Stored data entries:
+ + +

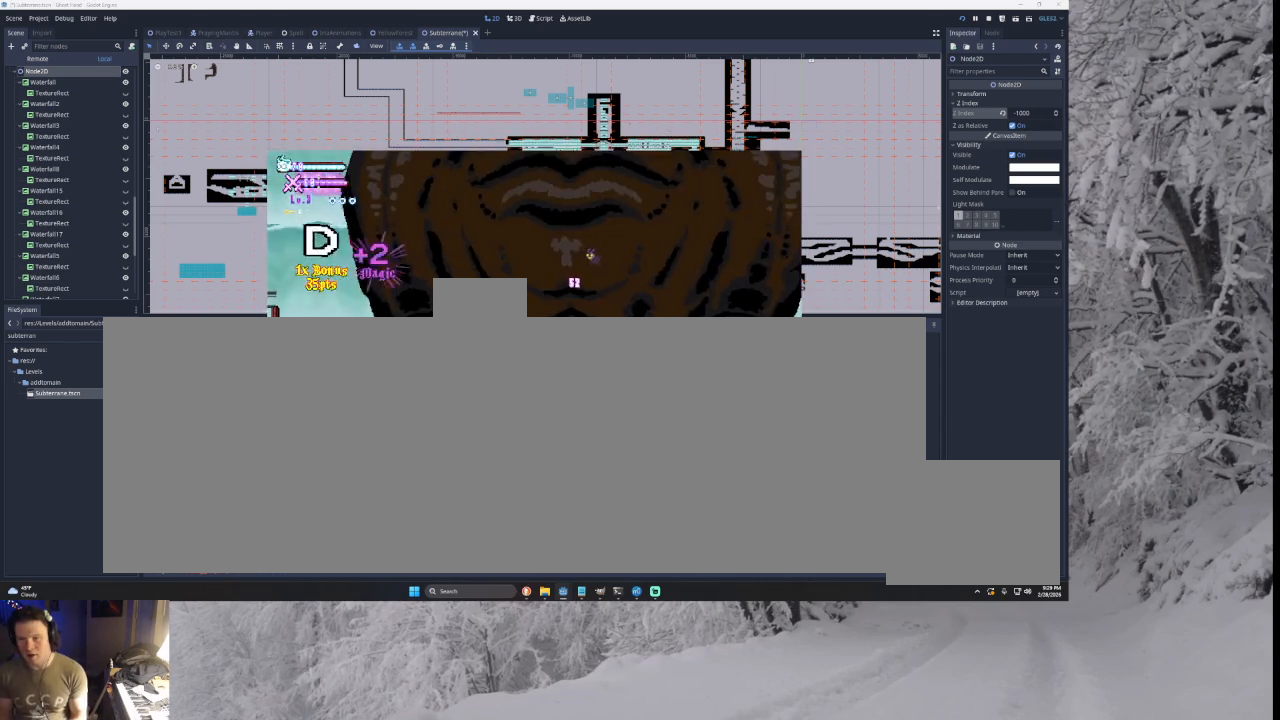
{"buttons": [], "left_stick": "center", "right_stick": "center", "events": [[33, "left_stick", "down-left"], [500, "left_stick", "center"]]}
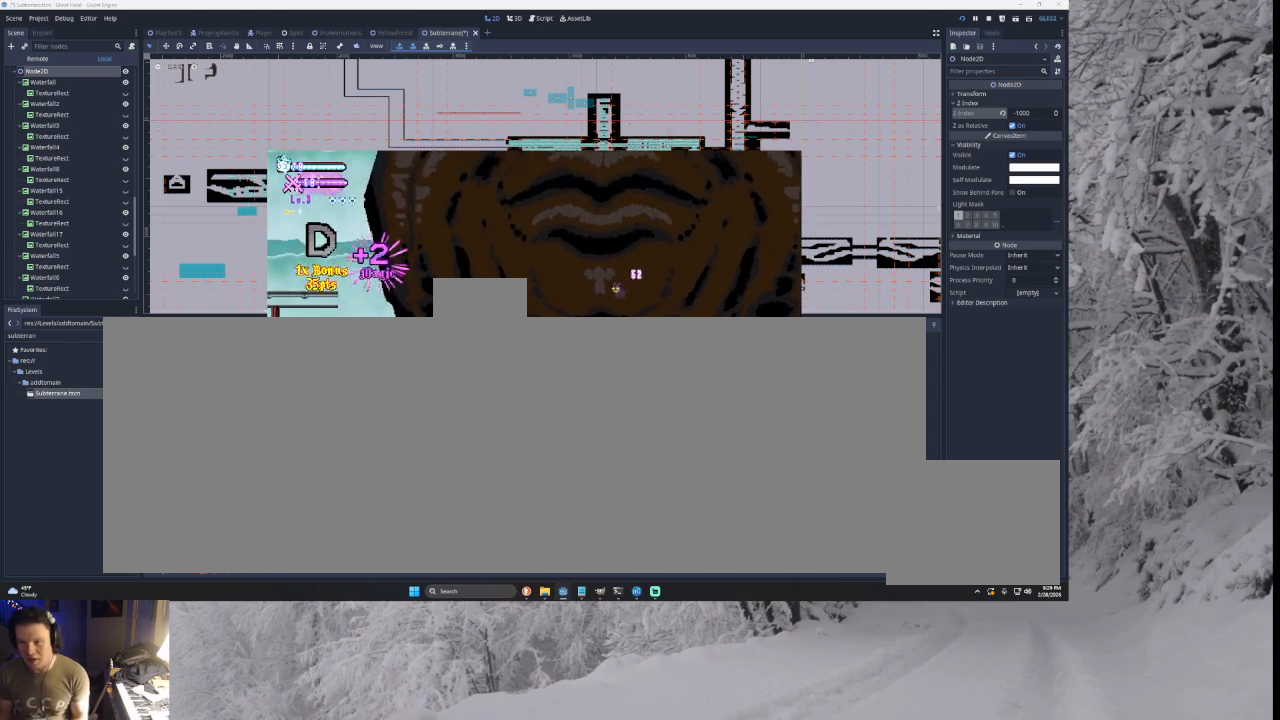
{"buttons": [], "left_stick": "center", "right_stick": "center", "events": []}
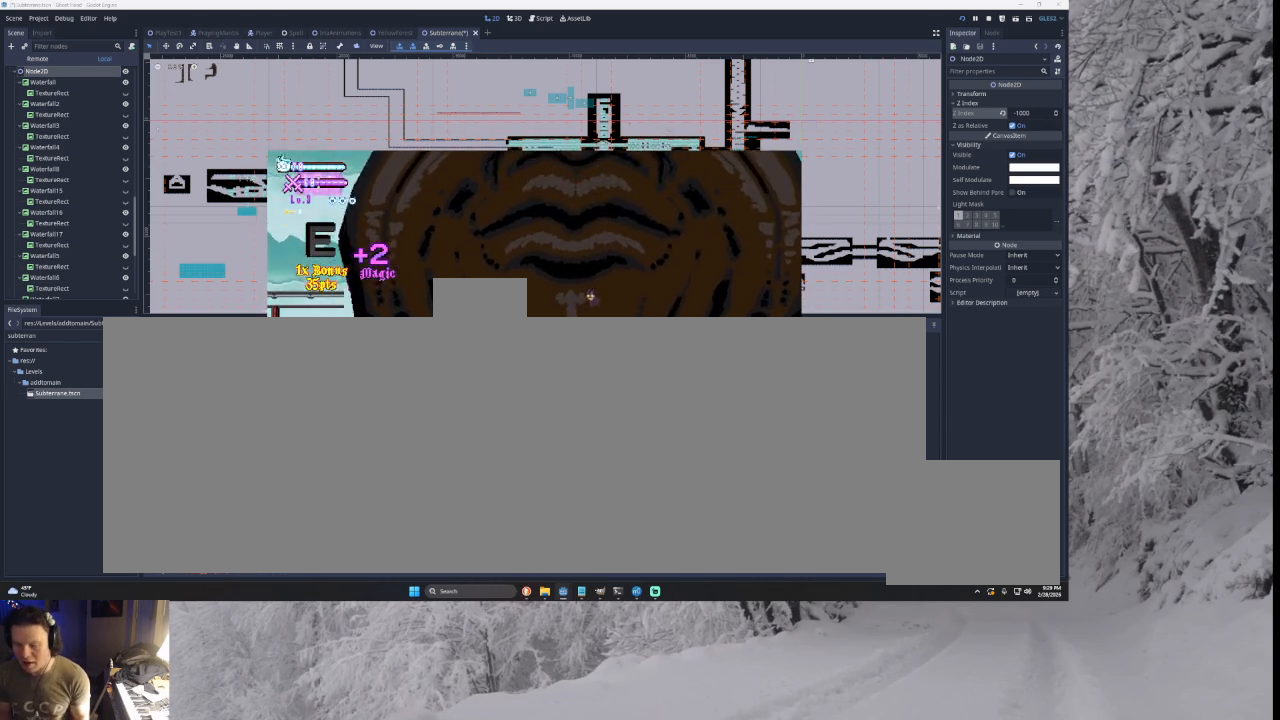
{"buttons": [], "left_stick": "right", "right_stick": "center", "events": [[67, "left_stick", "right"]]}
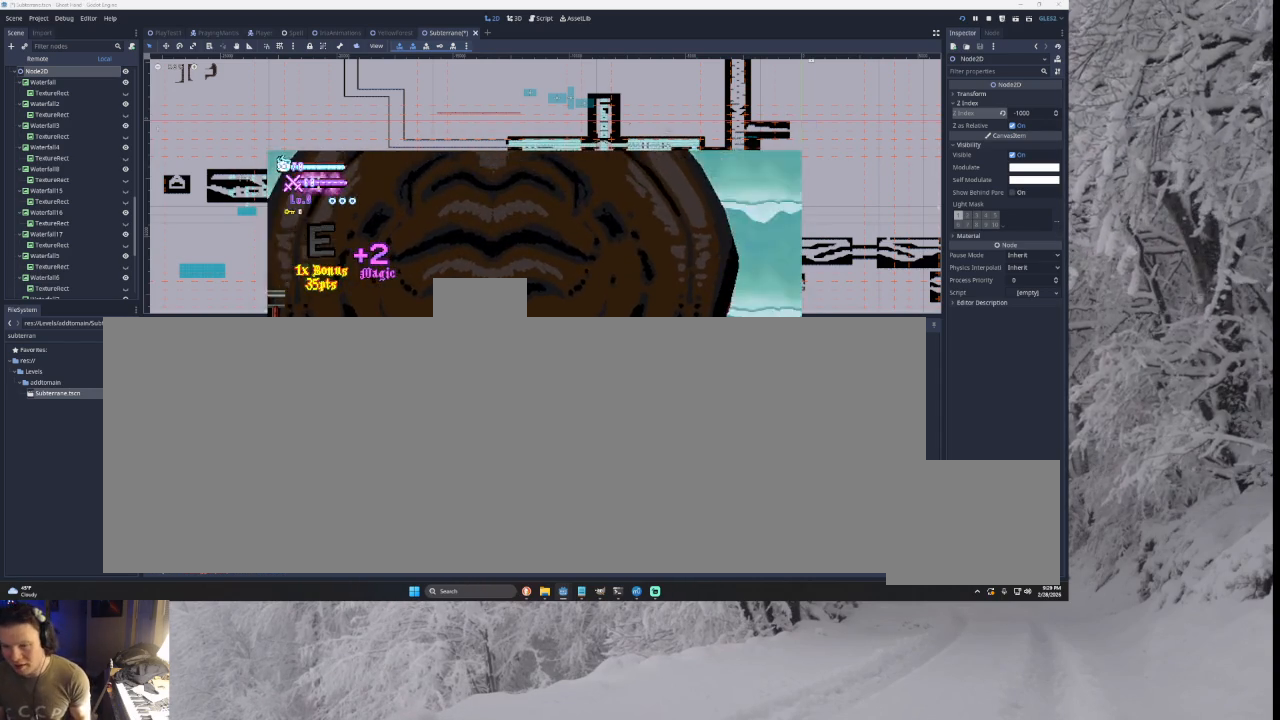
{"buttons": [], "left_stick": "center", "right_stick": "center", "events": [[467, "left_stick", "center"]]}
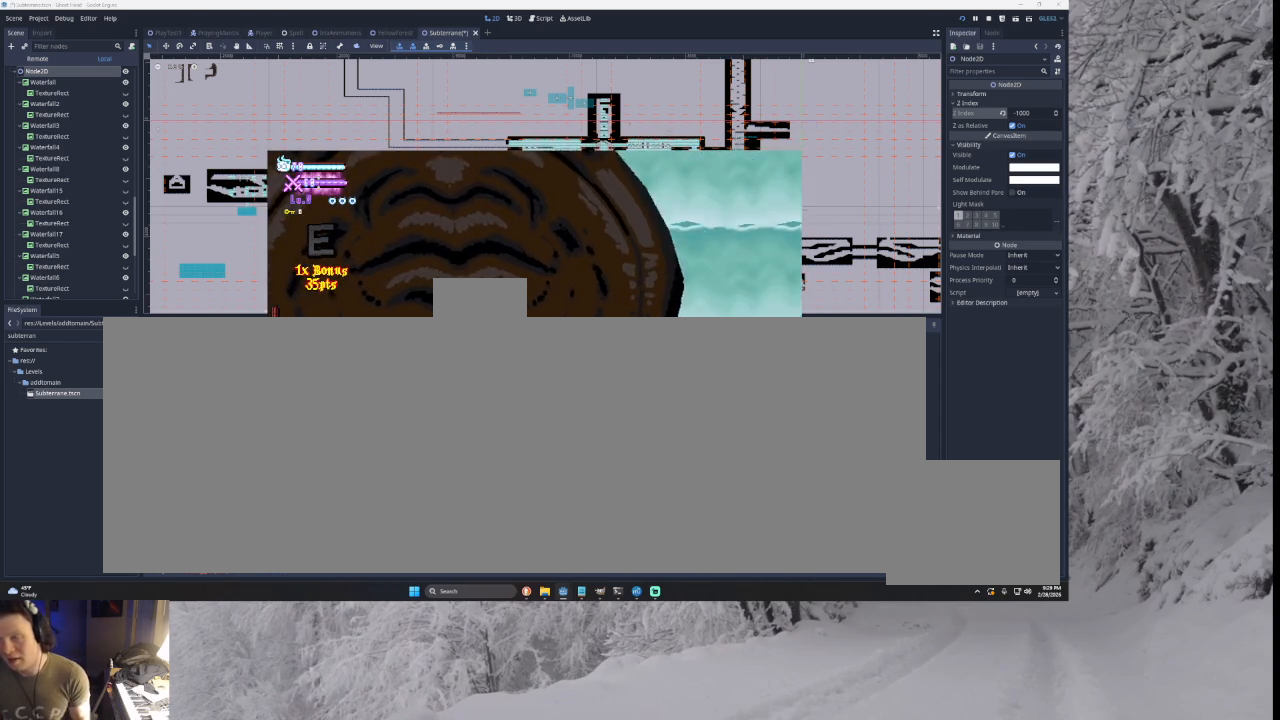
{"buttons": ["TRIANGLE"], "left_stick": "right", "right_stick": "center", "events": [[400, "left_stick", "right"], [500, "TRIANGLE", "down"]]}
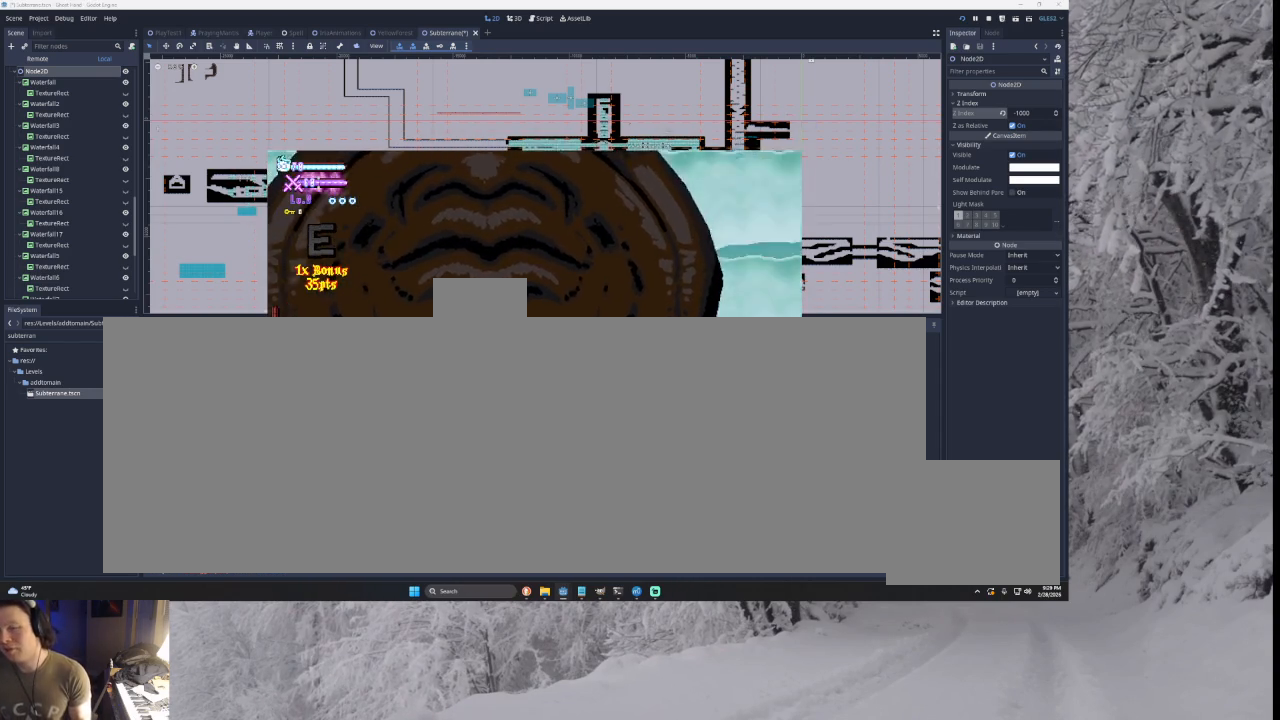
{"buttons": [], "left_stick": "right", "right_stick": "center", "events": [[300, "TRIANGLE", "up"]]}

+ + +

EXERCISE INSTRUCTIONS.
Your reply should be the entries copied exactly, with all images omitted.

OUTPUT OF THE EXERCISE.
{"buttons": [], "left_stick": "center", "right_stick": "center", "events": [[33, "left_stick", "down-left"], [500, "left_stick", "center"]]}
{"buttons": [], "left_stick": "center", "right_stick": "center", "events": []}
{"buttons": [], "left_stick": "right", "right_stick": "center", "events": [[67, "left_stick", "right"]]}
{"buttons": [], "left_stick": "center", "right_stick": "center", "events": [[467, "left_stick", "center"]]}
{"buttons": ["TRIANGLE"], "left_stick": "right", "right_stick": "center", "events": [[400, "left_stick", "right"], [500, "TRIANGLE", "down"]]}
{"buttons": [], "left_stick": "right", "right_stick": "center", "events": [[300, "TRIANGLE", "up"]]}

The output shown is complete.